You can’t un-see what you’ve seen, and that can be a damn shame, especially when what you want to un-see was awesome.  If you’ve listened to any of the Cult Film Club episodes you’ll know that I’m a huge fan of Nicholas Winding Refn’s 2011 film Drive.  The 80s synth-inspired soundtrack, the film’s color palette, the silence between characters, the tension, the violence, Albert Brooks playing against type, I love it all.  Right now though, I would give just about anything to have not seen the film.  Why?  Well, I just finished watching Walter Hill’s 1978 film The Driver for the first time and no matter how hard I try I can’t stop comparing the two flicks.

I love movies, and these days I find that most of the stuff that I really want to see was made at least 25 years ago.  There are hundreds of films on my to-watch list, stuff that I was too you to catch the first time around, or stuff that I just wasn’t old enough to appreciate.  When I go back and catch up with these flicks it can be really difficult to try block out all of the modern films that have built off of these older works.  The first time I saw Citizen Kane I was not blown away.  In fact I was bored out of my skull.  I couldn’t appreciate the grand effect that it had had on practically everything that came after it, so much so that it I truly felt like I’d seen the film before.  I can’t even being to imagine what it was like for audiences to see that film with fresh eyes.

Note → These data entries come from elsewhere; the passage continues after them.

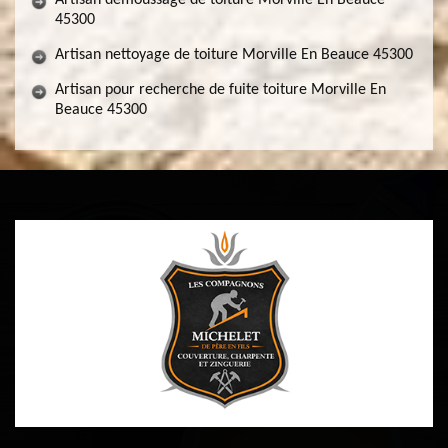
Artisan démoussage de toiture Morville En Beauce
45300
Artisan nettoyage de toiture Morville En Beauce 45300
Artisan pour recherche de fuite toiture Morville En
Beauce 45300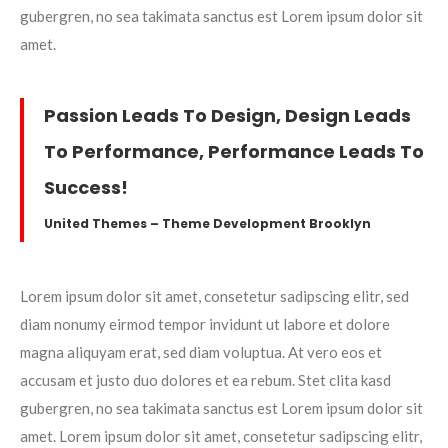
gubergren, no sea takimata sanctus est Lorem ipsum dolor sit
amet.
Passion Leads To Design, Design Leads
To Performance, Performance Leads To
Success!
United Themes – Theme Development Brooklyn
Lorem ipsum dolor sit amet, consetetur sadipscing elitr, sed
diam nonumy eirmod tempor invidunt ut labore et dolore
magna aliquyam erat, sed diam voluptua. At vero eos et
accusam et justo duo dolores et ea rebum. Stet clita kasd
gubergren, no sea takimata sanctus est Lorem ipsum dolor sit
amet. Lorem ipsum dolor sit amet, consetetur sadipscing elitr,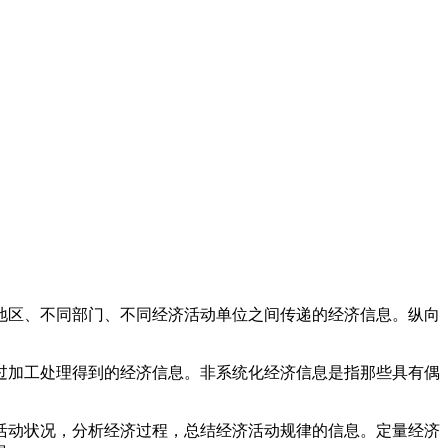
区、不同部门、不同经济活动单位之间传递的经济信息。纵向
加工处理得到的经济信息。非系统化经济信息是指那些具有偶
动状况，分析经济过程，总结经济活动规律的信息。定量经济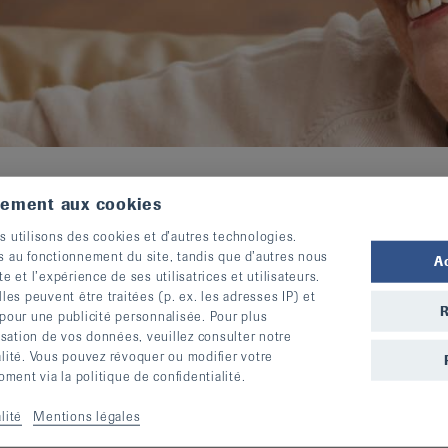
tement aux cookies
s utilisons des cookies et d’autres technologies.
s au fonctionnement du site, tandis que d’autres nous
A
te et l’expérience de ses utilisatrices et utilisateurs.
s peuvent être traitées (p. ex. les adresses IP) et
R
 pour une publicité personnalisée. Pour plus
lisation de vos données, veuillez consulter notre
alité. Vous pouvez révoquer ou modifier votre
ent via la politique de confidentialité.
lité
Mentions légales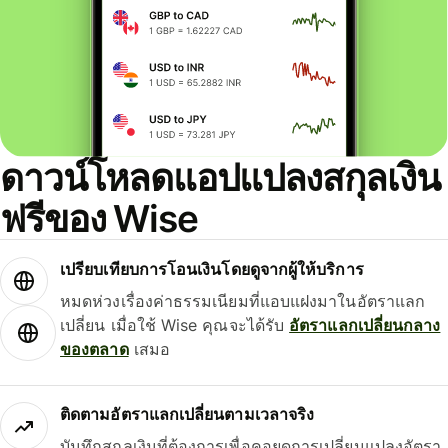
ดาวน์โหลดแอปแปลงสกุลเงิน
ฟรีของ Wise
เปรียบเทียบการโอนเงินโดยดูจากผู้ให้บริการ
หมดห่วงเรื่องค่าธรรมเนียมที่แอบแฝงมาในอัตราแลก
เปลี่ยน เมื่อใช้ Wise คุณจะได้รับ
อัตราแลกเปลี่ยนกลาง
ของตลาด
เสมอ
ติดตามอัตราแลกเปลี่ยนตามเวลาจริง
บันทึกสกุลเงินที่ต้องการเพื่อคอยดูการเปลี่ยนแปลงอัตรา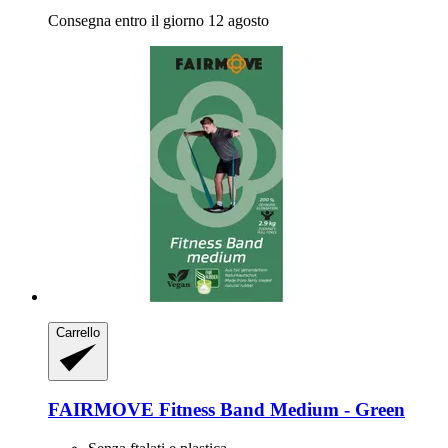
Consegna entro il giorno 12 agosto
Carrello
FAIRMOVE
Fitness Band Medium -​ Green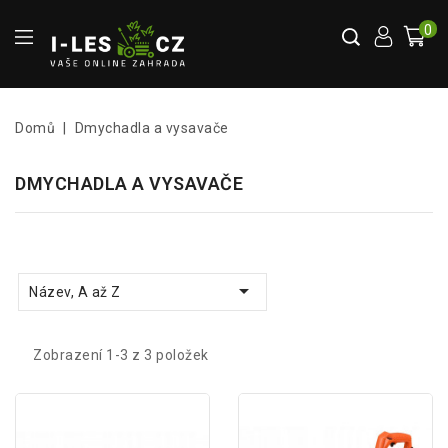
0
Domů
Dmychadla a vysavače
DMYCHADLA A VYSAVAČE

Název, A až Z
Zobrazení 1-3 z 3 položek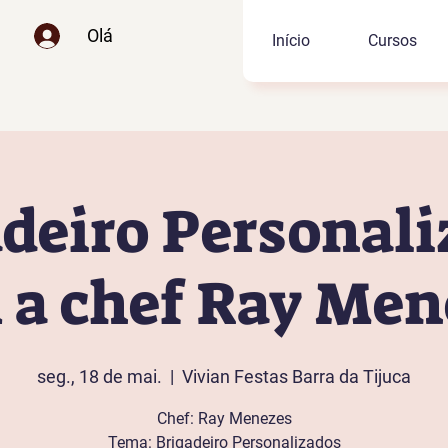
Olá
Início
Cursos
deiro Personal
 a chef Ray Men
seg., 18 de mai.
  |  
Vivian Festas Barra da Tijuca
Chef: Ray Menezes
Tema: Brigadeiro Personalizados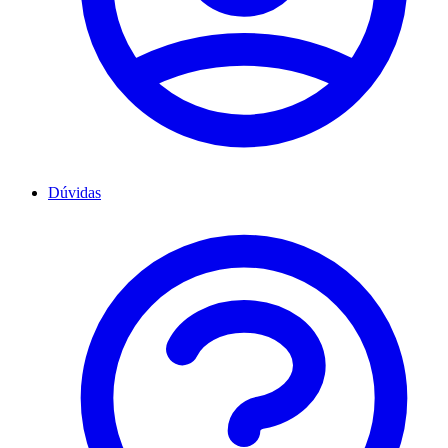
Dúvidas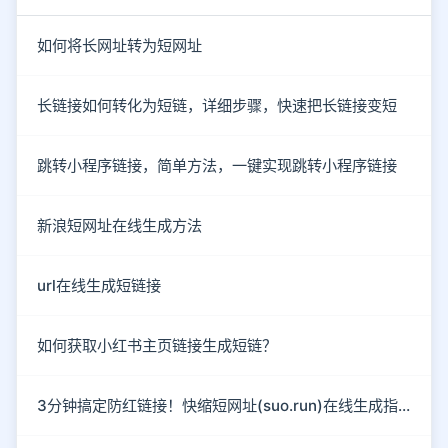
如何将长网址转为短网址
长链接如何转化为短链，详细步骤，快速把长链接变短
跳转小程序链接，简单方法，一键实现跳转小程序链接
新浪短网址在线生成方法
url在线生成短链接
如何获取小红书主页链接生成短链？
3分钟搞定防红链接！快缩短网址(suo.run)在线生成指南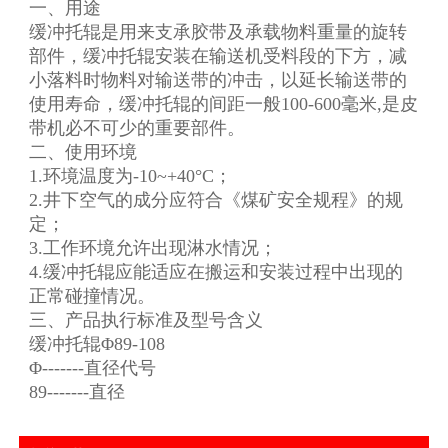
一、用途
缓冲托辊是用来支承胶带及承载物料重量的旋转
部件，缓冲托辊安装在输送机受料段的下方，减
小落料时物料对输送带的冲击，以延长输送带的
使用寿命，缓冲托辊的间距一般100-600毫米,是皮
带机必不可少的重要部件。
二、使用环境
1.环境温度为-10~+40°C；
2.井下空气的成分应符合《煤矿安全规程》的规
定；
3.工作环境允许出现淋水情况；
4.缓冲托辊应能适应在搬运和安装过程中出现的
正常碰撞情况。
三、产品执行标准及型号含义
缓冲托辊Φ89-108
Φ-------直径代号
89-------直径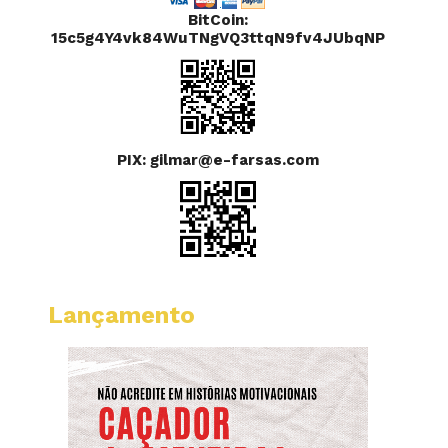
BitCoin:
15c5g4Y4vk84WuTNgVQ3ttqN9fv4JUbqNP
PIX: gilmar@e-farsas.com
Lançamento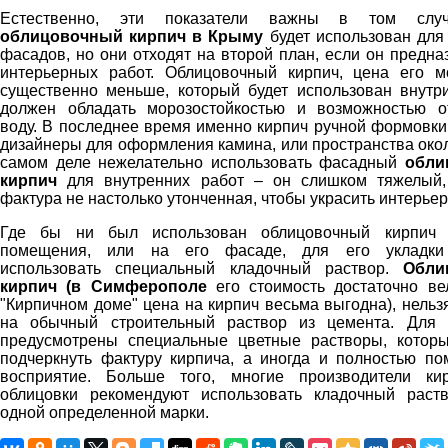
Естественно, эти показатели важны в том случ
облицовочный кирпич в Крыму
будет использован для
фасадов, но они отходят на второй план, если он предна
интерьерных работ. Облицовочный кирпич, цена его м
существенно меньше, который будет использован внутр
должен обладать морозостойкостью и возможностью от
воду. В последнее время именно кирпич ручной формовк
дизайнеры для оформления камина, или пространства окол
самом деле нежелательно использовать фасадный
обли
кирпич
для внутренних работ – он слишком тяжелый,
фактура не настолько утонченная, чтобы украсить интерьер
Где бы ни был использован облицовочный кирпич
помещения, или на его фасаде, для его укладки
использовать специальный кладочный раствор.
Обли
кирпич (в Симферополе
его стоимость достаточно ве
"Кирпичном доме" цена на кирпич весьма выгодна), нельз
на обычный строительный раствор из цемента. Для 
предусмотрены специальные цветные растворы, которы
подчеркнуть фактуру кирпича, а иногда и полностью по
восприятие. Больше того, многие производители ки
облицовки рекомендуют использовать кладочный раств
одной определенной марки.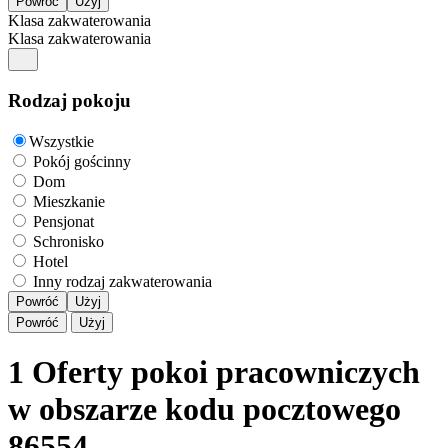
Klasa zakwaterowania
Klasa zakwaterowania
Rodzaj pokoju
Wszystkie
Pokój gościnny
Dom
Mieszkanie
Pensjonat
Schronisko
Hotel
Inny rodzaj zakwaterowania
Powróć
Użyj
Powróć
Użyj
1 Oferty pokoi pracowniczych
w obszarze kodu pocztowego
86554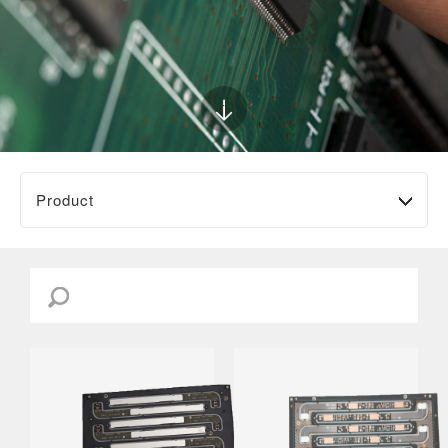
Product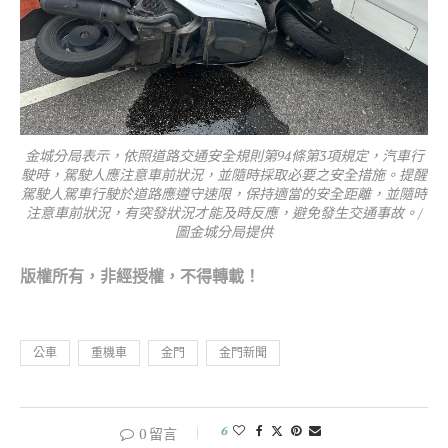
金城分局表示，依照道路交通安全規則第94條第3項規定，汽車行
駛時，駕駛人應注意車前狀況，並隨時採取必要之安全措施。提醒
駕駛人駕車行駛於道路應遵守速限，保持適當的安全距離，並隨時
注意車前狀況，有突發狀況才能及時反應，避免發生交通事故。/
圖金城分局提供
版權所有，非經
授權，不得轉載！
公車
重機車
金門
金門新聞
6
0 留言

In the case of The Driver though, it’s heart wrenching because of only one film.  Drive.  The two flicks have so much shared DNA.  The concept of the nameless hero known only as The Driver, a loner who saves every penny, lives on the super cheap, and has very strict rules when taking a job.  Ryan O’Neal, Ryan Gosling, these guys are like flip sides of a coin.  Both made a name for themselves with blockbuster romantic comedies (Love Story and The Notebook), and both play the strong silent type well.  Both films begin with a heist shown to specifically illustrate the talents of the hero.  Both feature a heist that is doomed to go wrong, and both heroes know it, and do it anyway.  Both films feature a sadistic villain that ends up killing the hero’s confidant in a disturbing manner, and both have a very similar, slightly ambiguous bittersweet ending.  There is one difference though, and that’s that Drive is simply a better movie than The Driver.

This kills me because I love Walter Hill, and with a few exceptions I pretty much adore all of his films.  The Warriors, Streets of Fire and Hard Times are three of my all-time favorite flicks, movies that I can re-watch constantly.  Unfortunately there were a few flicks that I just hadn’t made the time to see yet, and The Driver was one of them.  Now I can’t help but wonder how I would have felt had I not seen Drive this past year.  I mean, the concepts alone should have won me over.  Would I have been able to look past Isabelle Adjani’s seriously wooden performance (it was so bad it made Sherilyn Fenn’s Keri in The Wraith seem Oscar-worthy in comparison) and the weak character actors that pepper the flick?  Would the weak writing concerning The Detective’s (Bruce Dern) grand plan to trap the Driver have been easier to swallow had I never seen Albert Brooks lock horns with Ryan Gosling?  I don’t know, and I’ll never know.

All I know for sure is that some days I want to wipe the slate completely clean and start my movie watching from scratch.  Forget about time travel, when are they going to invent the mind wipe procedure from Eternal Sunshine of the Spotless Mind?